For this final inspirational woman, I finally get to write about her life without discussing a tragic death. Maria Irene Fornes was a Cuban-American playwright born in Havana in 1930. After immigrating to the U.S. at 15, she rapidly learned English and became a translator because she found working in a shoe factory difficult and, more importantly, boring. She didn’t find her passion in translation and began studying art at age 19. What she is really known for is playwrighting, and her first journey into writing showcased her determination and impulsivity in charming way. She sat down to write a short story using a cookbook as inspiration to goofily help her friend overcome writer’s block. Within a few years Fornes had published plays and won her first of many awards. She would write about social issues such as poverty, feminism, and refugees. As a Hispanic woman who preferred relationships with women to those with men, she overcame prejudices about various aspects of her identity to become an incredibly successful woman with a unique spirit and a sharp sense of humor and remains so today as she grows old. I highly recommend watching The Rest I Make Up, a documentary filmed recently. It gives a firsthand understanding of how dynamic and inspiring Maria Irene Fornes is.
Understanding how diverse people have contributed to our world is an essential part of equality. It is much harder to justify the oppression of a group if you see them as valuable.

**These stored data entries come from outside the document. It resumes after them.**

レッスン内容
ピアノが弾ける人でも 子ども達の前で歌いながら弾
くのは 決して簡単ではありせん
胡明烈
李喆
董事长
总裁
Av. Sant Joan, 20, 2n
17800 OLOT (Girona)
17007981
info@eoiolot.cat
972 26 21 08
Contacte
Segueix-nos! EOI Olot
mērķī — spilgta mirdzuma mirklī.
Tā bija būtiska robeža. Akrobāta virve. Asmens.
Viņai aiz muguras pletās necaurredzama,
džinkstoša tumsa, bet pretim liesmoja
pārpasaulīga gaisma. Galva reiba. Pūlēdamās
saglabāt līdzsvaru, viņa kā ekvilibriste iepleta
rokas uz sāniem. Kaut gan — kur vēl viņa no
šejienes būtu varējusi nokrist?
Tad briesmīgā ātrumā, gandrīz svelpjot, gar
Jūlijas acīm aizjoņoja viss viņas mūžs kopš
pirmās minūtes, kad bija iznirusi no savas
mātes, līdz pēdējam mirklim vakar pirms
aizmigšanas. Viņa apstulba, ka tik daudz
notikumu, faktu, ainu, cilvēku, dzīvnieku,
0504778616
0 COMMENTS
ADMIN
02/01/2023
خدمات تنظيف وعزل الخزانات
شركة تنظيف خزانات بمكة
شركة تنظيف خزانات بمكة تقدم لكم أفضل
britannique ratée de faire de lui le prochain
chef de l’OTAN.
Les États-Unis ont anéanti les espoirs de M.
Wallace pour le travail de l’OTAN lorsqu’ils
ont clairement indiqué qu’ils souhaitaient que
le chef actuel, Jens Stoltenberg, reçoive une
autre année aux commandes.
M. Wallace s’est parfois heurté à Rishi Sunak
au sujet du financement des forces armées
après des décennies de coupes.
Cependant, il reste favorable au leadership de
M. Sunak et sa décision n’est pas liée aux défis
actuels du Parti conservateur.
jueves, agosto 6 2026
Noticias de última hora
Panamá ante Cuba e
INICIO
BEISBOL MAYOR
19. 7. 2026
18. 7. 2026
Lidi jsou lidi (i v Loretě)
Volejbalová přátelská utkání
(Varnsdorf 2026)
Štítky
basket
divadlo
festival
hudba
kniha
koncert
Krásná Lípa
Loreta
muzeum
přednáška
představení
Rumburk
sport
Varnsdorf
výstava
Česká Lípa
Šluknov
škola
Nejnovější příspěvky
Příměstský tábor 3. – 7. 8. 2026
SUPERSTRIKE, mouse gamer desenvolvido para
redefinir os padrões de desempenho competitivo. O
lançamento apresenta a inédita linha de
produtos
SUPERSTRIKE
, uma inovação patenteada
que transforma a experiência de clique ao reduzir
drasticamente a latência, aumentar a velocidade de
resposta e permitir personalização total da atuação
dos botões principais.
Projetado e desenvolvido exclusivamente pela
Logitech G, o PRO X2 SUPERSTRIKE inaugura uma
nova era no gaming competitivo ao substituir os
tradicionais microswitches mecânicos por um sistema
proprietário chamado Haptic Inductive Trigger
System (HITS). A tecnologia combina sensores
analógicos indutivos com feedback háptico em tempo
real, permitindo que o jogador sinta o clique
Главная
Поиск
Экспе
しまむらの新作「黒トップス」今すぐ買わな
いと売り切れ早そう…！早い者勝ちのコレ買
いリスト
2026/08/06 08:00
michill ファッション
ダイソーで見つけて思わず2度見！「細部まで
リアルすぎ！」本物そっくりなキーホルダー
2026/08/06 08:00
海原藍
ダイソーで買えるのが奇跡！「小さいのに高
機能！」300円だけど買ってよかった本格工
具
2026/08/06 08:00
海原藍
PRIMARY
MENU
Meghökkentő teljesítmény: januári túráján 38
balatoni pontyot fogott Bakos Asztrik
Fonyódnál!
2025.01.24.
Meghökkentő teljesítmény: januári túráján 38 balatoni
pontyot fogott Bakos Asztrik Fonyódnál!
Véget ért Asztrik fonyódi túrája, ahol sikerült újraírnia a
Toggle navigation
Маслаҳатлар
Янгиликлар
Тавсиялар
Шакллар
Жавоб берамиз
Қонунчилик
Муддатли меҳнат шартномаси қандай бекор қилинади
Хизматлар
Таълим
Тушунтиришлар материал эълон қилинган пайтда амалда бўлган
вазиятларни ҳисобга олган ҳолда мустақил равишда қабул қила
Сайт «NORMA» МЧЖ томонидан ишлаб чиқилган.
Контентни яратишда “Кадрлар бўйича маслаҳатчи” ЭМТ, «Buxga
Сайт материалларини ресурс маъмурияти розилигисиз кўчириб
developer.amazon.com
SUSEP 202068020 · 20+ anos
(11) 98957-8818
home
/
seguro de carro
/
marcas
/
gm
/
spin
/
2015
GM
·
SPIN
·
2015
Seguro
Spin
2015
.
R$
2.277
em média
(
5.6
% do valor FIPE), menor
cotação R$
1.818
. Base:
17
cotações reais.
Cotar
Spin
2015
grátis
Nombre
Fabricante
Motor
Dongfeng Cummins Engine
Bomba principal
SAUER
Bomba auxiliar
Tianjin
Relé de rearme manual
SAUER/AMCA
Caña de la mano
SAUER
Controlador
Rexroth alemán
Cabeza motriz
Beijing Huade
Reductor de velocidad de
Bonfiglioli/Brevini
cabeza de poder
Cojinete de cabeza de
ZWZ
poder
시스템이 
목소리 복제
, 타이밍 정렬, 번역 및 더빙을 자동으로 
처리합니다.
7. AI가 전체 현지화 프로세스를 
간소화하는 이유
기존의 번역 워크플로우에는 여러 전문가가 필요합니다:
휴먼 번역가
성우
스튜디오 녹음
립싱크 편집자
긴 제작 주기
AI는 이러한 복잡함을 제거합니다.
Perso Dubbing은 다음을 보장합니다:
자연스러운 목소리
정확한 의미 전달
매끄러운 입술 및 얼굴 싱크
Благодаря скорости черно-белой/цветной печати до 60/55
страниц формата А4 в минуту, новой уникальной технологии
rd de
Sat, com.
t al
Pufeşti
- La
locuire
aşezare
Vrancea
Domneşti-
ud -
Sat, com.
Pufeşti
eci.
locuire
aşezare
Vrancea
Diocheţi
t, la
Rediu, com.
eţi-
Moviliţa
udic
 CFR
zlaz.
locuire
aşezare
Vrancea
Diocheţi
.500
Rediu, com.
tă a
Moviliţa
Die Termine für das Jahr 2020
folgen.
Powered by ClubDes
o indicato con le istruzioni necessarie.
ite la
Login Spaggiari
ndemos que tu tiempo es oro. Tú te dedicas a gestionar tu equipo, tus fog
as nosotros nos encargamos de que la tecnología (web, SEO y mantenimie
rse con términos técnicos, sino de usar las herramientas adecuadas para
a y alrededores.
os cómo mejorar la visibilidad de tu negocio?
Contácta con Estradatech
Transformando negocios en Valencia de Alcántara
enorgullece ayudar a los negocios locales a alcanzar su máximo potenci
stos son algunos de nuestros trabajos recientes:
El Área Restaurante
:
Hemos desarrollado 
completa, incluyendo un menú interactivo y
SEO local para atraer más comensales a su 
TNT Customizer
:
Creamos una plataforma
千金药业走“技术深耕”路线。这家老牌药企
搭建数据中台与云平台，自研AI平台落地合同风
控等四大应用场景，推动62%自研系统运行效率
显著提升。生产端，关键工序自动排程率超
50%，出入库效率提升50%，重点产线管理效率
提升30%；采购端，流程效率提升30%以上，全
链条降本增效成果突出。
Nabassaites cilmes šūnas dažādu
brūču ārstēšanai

Though I believe that every person is inherently valuable, it is easy to subconsciously feel like certain people are worth more than others if they are the only ones having their accomplishments acknowledged. Since the majority of mainstream history classes put a heavy focus on white men, it is important to find information on people who belong to other groups and give them credit for their achievements. Within the fields of art and literature, Violeta Parra, Sor Juana Ines de la Cruz, and Maria Irene Fornes are powerful Latina creatives who deserve acknowledgement for their fantastic contributions to their fields.